-- Extracted text follows --

Yes it's about time we make too_many_loose_objects() more accurate and
complain less, especially when the complaint is useless.

> I thought I'd just add that, but the details of how to pass that message
> around get nasty. With that solution we *also* don't want git gc to
> start churning in the background once we reach >6700 objects, so we need
> something like gc.logExpiry which defers the gc until the next day. We
> might need to create .git/gc-waitabit.marker, ew.

Hmm.. could we save the info from the last run to help the next one?
If the last gc --auto (which does try to remove some loose objects)
leaves 6700 objects still loose, then it's "clear" that the next run
may also leave those loose. If we save that number somewhere (gc.log
too?) too_many_loose_objects() can read back and subtract it from the
estimation and may decide not to do gc at all since the number of
loose-and-prunable objects is below threshold.

The problem is of course these 6700 will gradually become prunable
over time. We can't just substract the same constant forever. Perhaps
we can do something based on gc.pruneExpire?

Say gc.pruneExpires specifies to keep objects in two weeks, we assume
these object create time is spread out equally over 14 days. So after
one day, 6700/14 objects are supposed to be prune-able and part of
too_many_loose_objects estimation. The gc--auto that is run two weeks
since the first run would count all loose objects as prunable again.

-- Extracted text concluded --

Tasks for this exercise:
a) In the git gc discussion above, condense the paragraph beginning "Hmm.. could we save the info" into a short bulleted list that keeps its main points.
b) In the git gc discussion above, if gc.pruneExpires keeps objects for two weeks, how many of the 6700 objects are assumed to become prunable after one day?

-- Data provided follows --

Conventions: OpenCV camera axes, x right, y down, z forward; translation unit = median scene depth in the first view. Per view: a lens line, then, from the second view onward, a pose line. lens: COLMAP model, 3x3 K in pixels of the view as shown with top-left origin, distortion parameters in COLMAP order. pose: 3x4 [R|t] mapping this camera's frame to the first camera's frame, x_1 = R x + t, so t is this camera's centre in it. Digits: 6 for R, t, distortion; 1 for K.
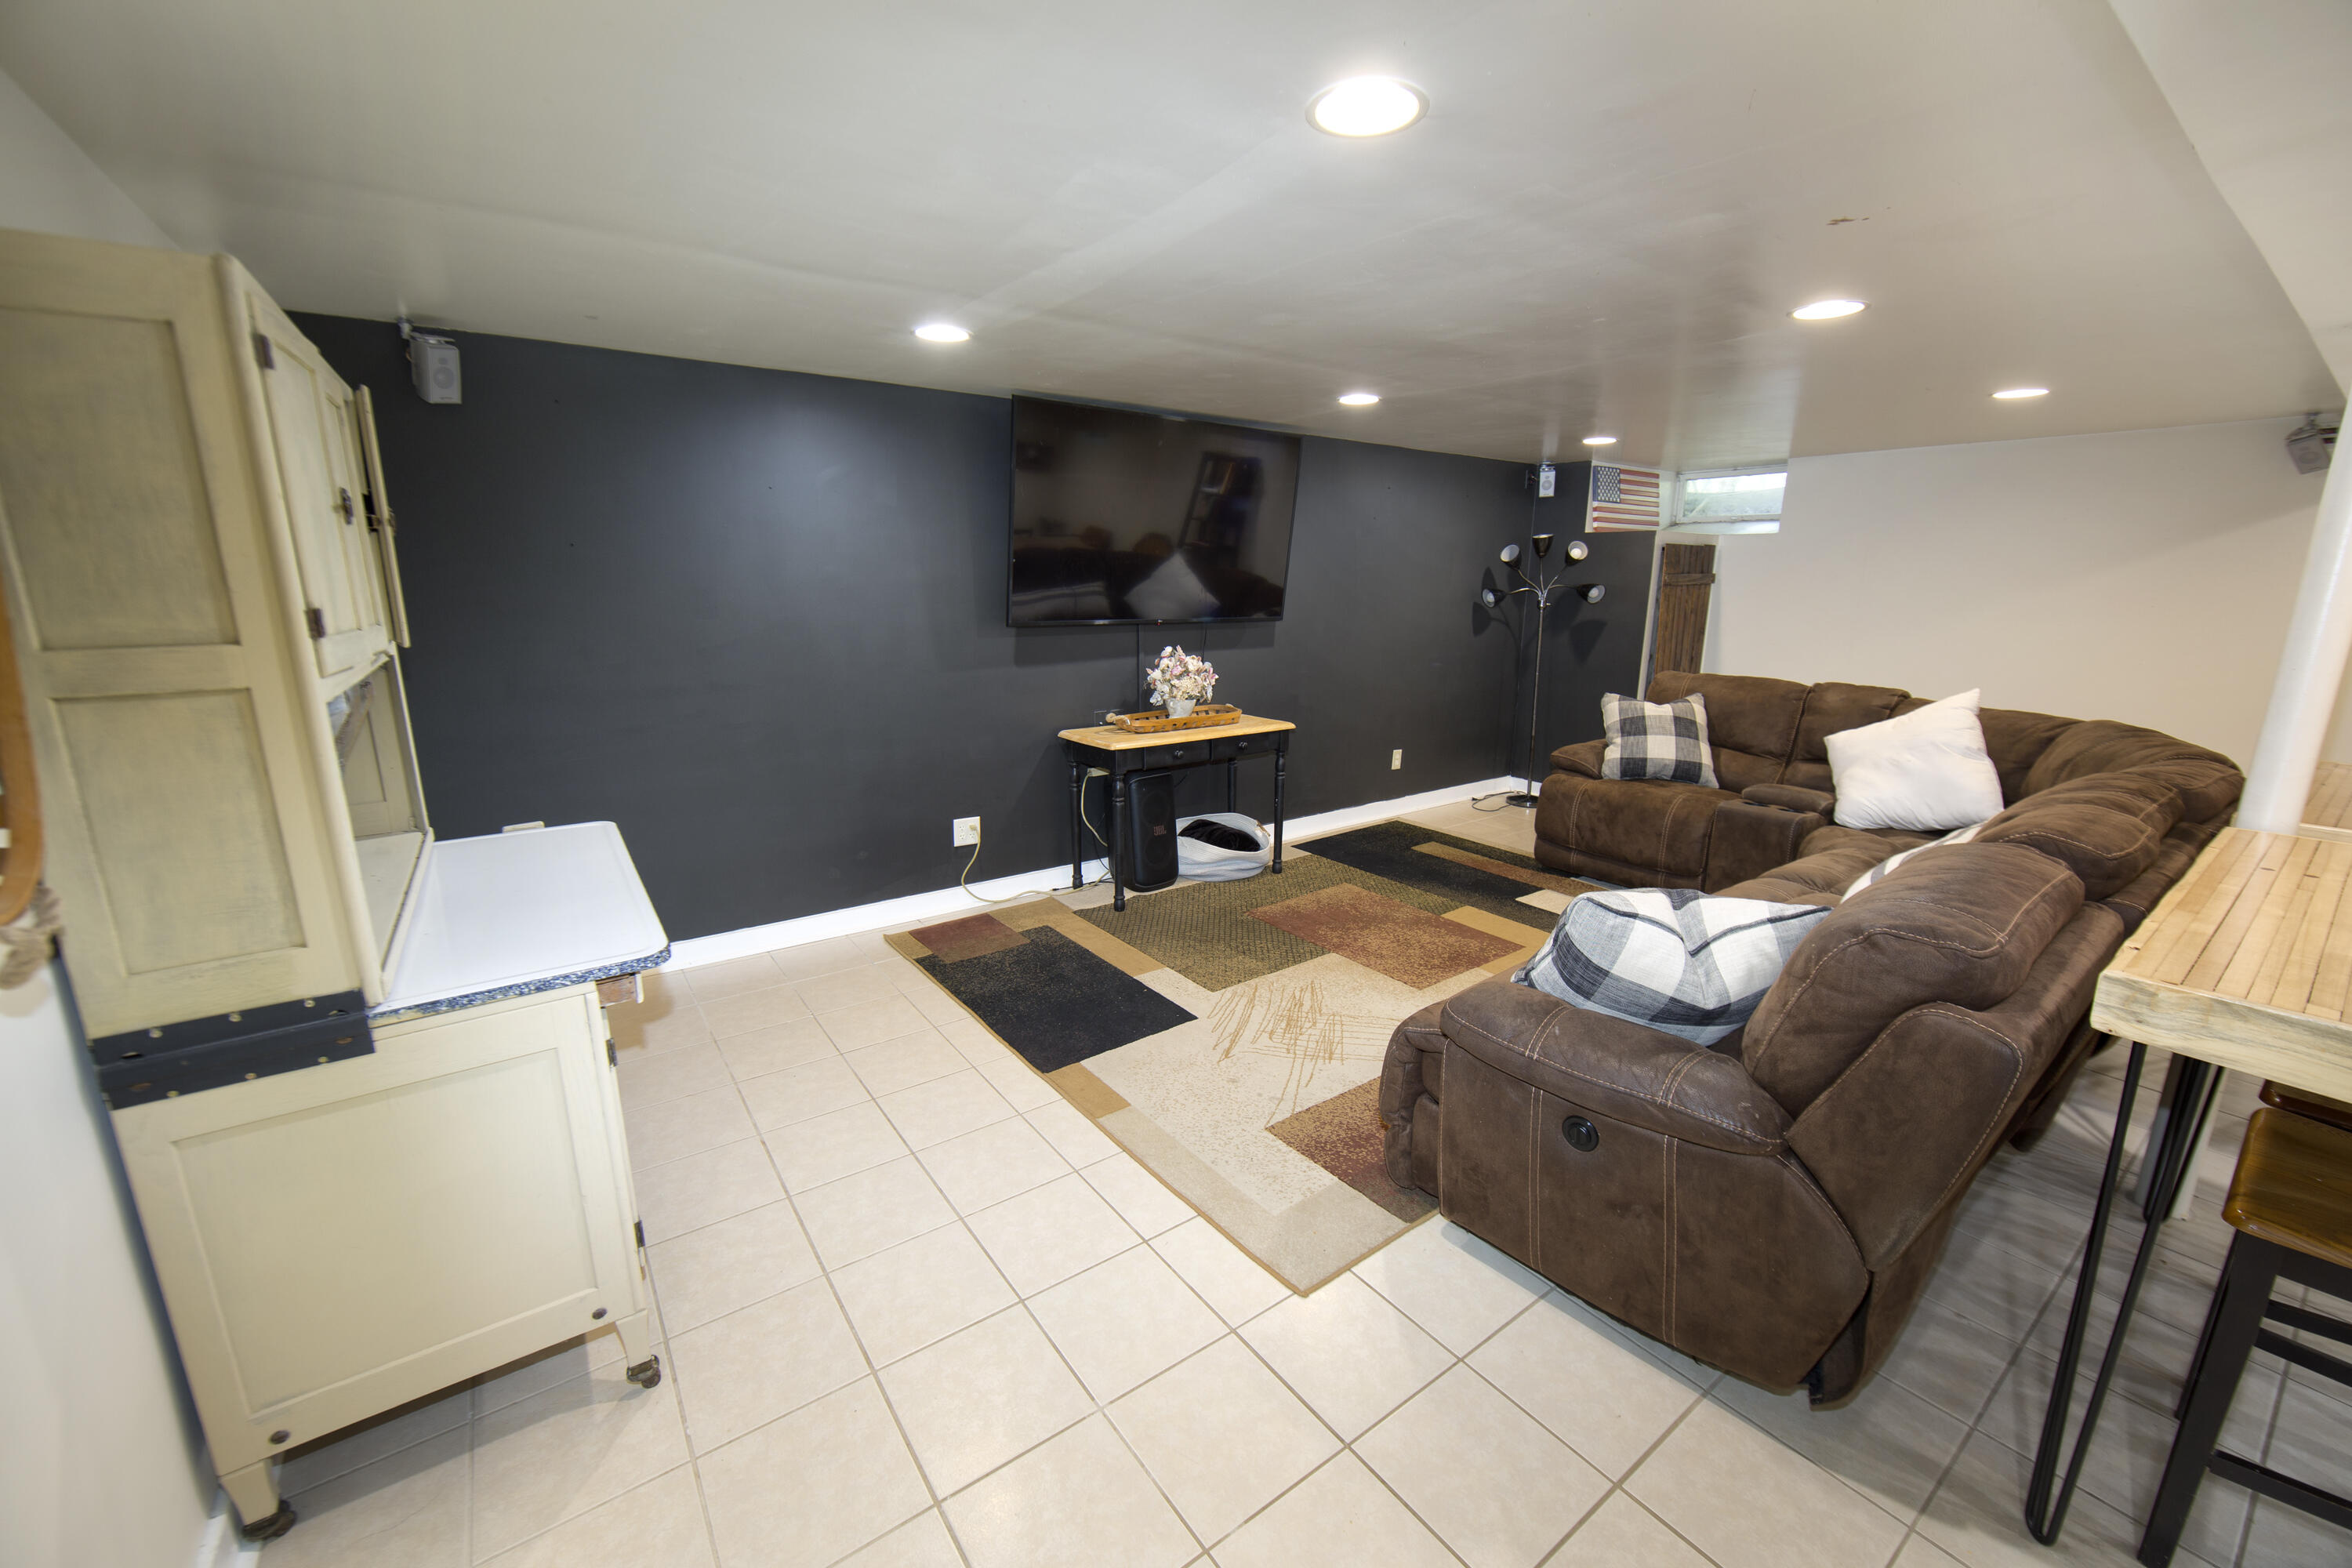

-- Data provided concluded --

Task-by-task outputs:
a)
- Save how many objects the last gc --auto left loose, possibly in gc.log.
- If 6700 objects stayed loose after the last run, the next run may leave them loose too.
- too_many_loose_objects() could read that number back and subtract it from its estimate.
- It could then skip gc entirely if the count of loose-and-prunable objects falls below the threshold.

b) 6700/14 of them, since their creation times are assumed to be spread equally over 14 days.